» **INSTRUCTION**
Only the text is wanted; write out each record below exactly and exclude all pictures.

» **EXTRACTED MATERIAL**
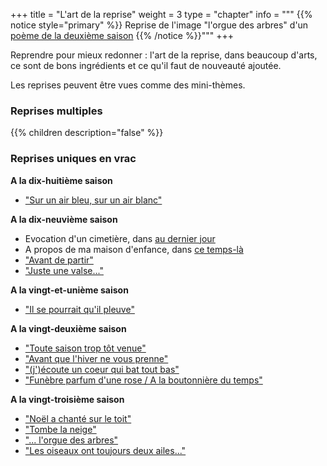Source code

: +++
title = "L'art de la reprise"
weight = 3
type = "chapter"
info = """
{{% notice style="primary" %}}
Reprise de l'image "l'orgue des arbres" d'un [poème de la deuxième saison](../2_deuxieme_saison/neige)
{{% /notice %}}"""
+++

Reprendre pour mieux redonner : l'art de la reprise, dans beaucoup d'arts, ce sont de bons ingrédients et ce qu'il faut de nouveauté ajoutée.

Les reprises peuvent être vues comme des mini-thèmes.

### Reprises multiples

{{% children description="false" %}}

### Reprises uniques en vrac

**A la dix-huitième saison**
- ["Sur un air bleu, sur un air blanc"](../seasons/18_dix_huitieme_saison/promenade_mentale)

**A la dix-neuvième saison**
- Evocation d'un cimetière, dans [au dernier jour](../seasons/19_dix_neuvieme_saison/au_dernier_jour)
- A propos de ma maison d'enfance, dans [ce temps-là](../seasons/19_dix_neuvieme_saison/ce_temps_la)
- ["Avant de partir"](../seasons/19_dix_neuvieme_saison/cerisiers_du_printemps)
- ["Juste une valse..."](../seasons/19_dix_neuvieme_saison/charme)

**A la vingt-et-unième saison**
- ["Il se pourrait qu'il pleuve"](../seasons/21_vingt_et_unieme_saison/les_cieux_d_avant)

**A la vingt-deuxième saison**
- ["Toute saison trop tôt venue"](../seasons/22_vingt_deuxieme_saison/toute_saison)
- ["Avant que l'hiver ne vous prenne"](../seasons/22_vingt_deuxieme_saison/automne_serein)
- ["(j')écoute un coeur qui bat tout bas"](../seasons/22_vingt_deuxieme_saison/vers_plus_d_amour)
- ["Funèbre parfum d'une rose / A la boutonnière du temps"](../seasons/22_vingt_deuxieme_saison/parfum_d_octobre)

**A la vingt-troisième saison**
- ["Noël a chanté sur le toit"](../seasons/23_vingt_troisieme_saison/noel_lumieres)
- ["Tombe la neige"](../seasons/23_vingt_troisieme_saison/tombe_la_neige)
- ["... l'orgue des arbres"](../seasons/23_vingt_troisieme_saison/contemplation)
- ["Les oiseaux ont toujours deux ailes..."](../seasons/23_vingt_troisieme_saison/reves_d_oiseaux)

» **YOUR SOLUTION**
Source code

: +++
title = "L'art de la reprise"
weight = 3
type = "chapter"
info = """
{{% notice style="primary" %}}
Reprise de l'image "l'orgue des arbres" d'un [poème de la deuxième saison](../2_deuxieme_saison/neige)
{{% /notice %}}"""
+++

Reprendre pour mieux redonner : l'art de la reprise, dans beaucoup d'arts, ce sont de bons ingrédients et ce qu'il faut de nouveauté ajoutée.

Les reprises peuvent être vues comme des mini-thèmes.

### Reprises multiples

{{% children description="false" %}}

### Reprises uniques en vrac

**A la dix-huitième saison**
- ["Sur un air bleu, sur un air blanc"](../seasons/18_dix_huitieme_saison/promenade_mentale)

**A la dix-neuvième saison**
- Evocation d'un cimetière, dans [au dernier jour](../seasons/19_dix_neuvieme_saison/au_dernier_jour)
- A propos de ma maison d'enfance, dans [ce temps-là](../seasons/19_dix_neuvieme_saison/ce_temps_la)
- ["Avant de partir"](../seasons/19_dix_neuvieme_saison/cerisiers_du_printemps)
- ["Juste une valse..."](../seasons/19_dix_neuvieme_saison/charme)

**A la vingt-et-unième saison**
- ["Il se pourrait qu'il pleuve"](../seasons/21_vingt_et_unieme_saison/les_cieux_d_avant)

**A la vingt-deuxième saison**
- ["Toute saison trop tôt venue"](../seasons/22_vingt_deuxieme_saison/toute_saison)
- ["Avant que l'hiver ne vous prenne"](../seasons/22_vingt_deuxieme_saison/automne_serein)
- ["(j')écoute un coeur qui bat tout bas"](../seasons/22_vingt_deuxieme_saison/vers_plus_d_amour)
- ["Funèbre parfum d'une rose / A la boutonnière du temps"](../seasons/22_vingt_deuxieme_saison/parfum_d_octobre)

**A la vingt-troisième saison**
- ["Noël a chanté sur le toit"](../seasons/23_vingt_troisieme_saison/noel_lumieres)
- ["Tombe la neige"](../seasons/23_vingt_troisieme_saison/tombe_la_neige)
- ["... l'orgue des arbres"](../seasons/23_vingt_troisieme_saison/contemplation)
- ["Les oiseaux ont toujours deux ailes..."](../seasons/23_vingt_troisieme_saison/reves_d_oiseaux)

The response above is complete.